>>

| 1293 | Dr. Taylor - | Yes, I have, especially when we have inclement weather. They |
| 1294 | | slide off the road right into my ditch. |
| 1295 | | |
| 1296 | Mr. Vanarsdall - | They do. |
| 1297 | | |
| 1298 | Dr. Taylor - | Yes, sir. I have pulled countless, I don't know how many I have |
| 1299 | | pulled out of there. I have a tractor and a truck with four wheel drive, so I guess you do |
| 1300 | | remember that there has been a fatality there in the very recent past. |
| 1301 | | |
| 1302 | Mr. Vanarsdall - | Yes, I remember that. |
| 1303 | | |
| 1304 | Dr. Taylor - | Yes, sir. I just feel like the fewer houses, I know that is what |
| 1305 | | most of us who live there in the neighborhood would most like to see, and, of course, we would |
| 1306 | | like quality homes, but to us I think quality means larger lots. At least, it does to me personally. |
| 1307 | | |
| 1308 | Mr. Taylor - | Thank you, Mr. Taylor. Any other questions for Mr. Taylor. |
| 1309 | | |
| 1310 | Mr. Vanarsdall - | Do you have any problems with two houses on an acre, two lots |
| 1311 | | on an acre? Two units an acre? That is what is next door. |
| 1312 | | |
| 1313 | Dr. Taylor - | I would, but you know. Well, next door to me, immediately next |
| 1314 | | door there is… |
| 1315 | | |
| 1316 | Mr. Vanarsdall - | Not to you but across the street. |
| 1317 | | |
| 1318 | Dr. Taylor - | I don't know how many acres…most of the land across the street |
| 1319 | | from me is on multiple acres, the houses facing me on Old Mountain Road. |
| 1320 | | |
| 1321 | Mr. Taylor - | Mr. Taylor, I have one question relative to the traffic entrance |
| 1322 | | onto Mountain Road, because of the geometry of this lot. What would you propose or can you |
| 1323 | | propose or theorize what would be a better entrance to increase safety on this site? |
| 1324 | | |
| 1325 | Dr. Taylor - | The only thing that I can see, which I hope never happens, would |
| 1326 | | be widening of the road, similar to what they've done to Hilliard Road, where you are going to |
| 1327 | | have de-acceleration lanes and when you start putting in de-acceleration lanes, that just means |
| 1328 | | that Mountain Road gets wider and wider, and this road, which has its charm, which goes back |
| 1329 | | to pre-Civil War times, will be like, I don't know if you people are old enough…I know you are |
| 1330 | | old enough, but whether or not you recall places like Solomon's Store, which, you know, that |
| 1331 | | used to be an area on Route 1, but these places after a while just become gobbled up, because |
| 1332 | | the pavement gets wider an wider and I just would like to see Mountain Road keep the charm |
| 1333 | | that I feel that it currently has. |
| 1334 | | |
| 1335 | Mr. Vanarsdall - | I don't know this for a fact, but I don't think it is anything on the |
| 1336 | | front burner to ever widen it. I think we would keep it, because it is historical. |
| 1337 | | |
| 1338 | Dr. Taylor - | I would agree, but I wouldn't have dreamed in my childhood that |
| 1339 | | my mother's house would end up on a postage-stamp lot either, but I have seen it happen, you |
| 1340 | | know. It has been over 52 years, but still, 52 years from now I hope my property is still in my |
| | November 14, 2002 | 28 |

<<

### Instructions to follow
Since only part of the listing is wanted, copy exactly the lines from the one holding "happens, would |" to the one holding "goes back |", both included.

### Task result
| 1325 | Dr. Taylor - | The only thing that I can see, which I hope never happens, would |
| 1326 | | be widening of the road, similar to what they've done to Hilliard Road, where you are going to |
| 1327 | | have de-acceleration lanes and when you start putting in de-acceleration lanes, that just means |
| 1328 | | that Mountain Road gets wider and wider, and this road, which has its charm, which goes back |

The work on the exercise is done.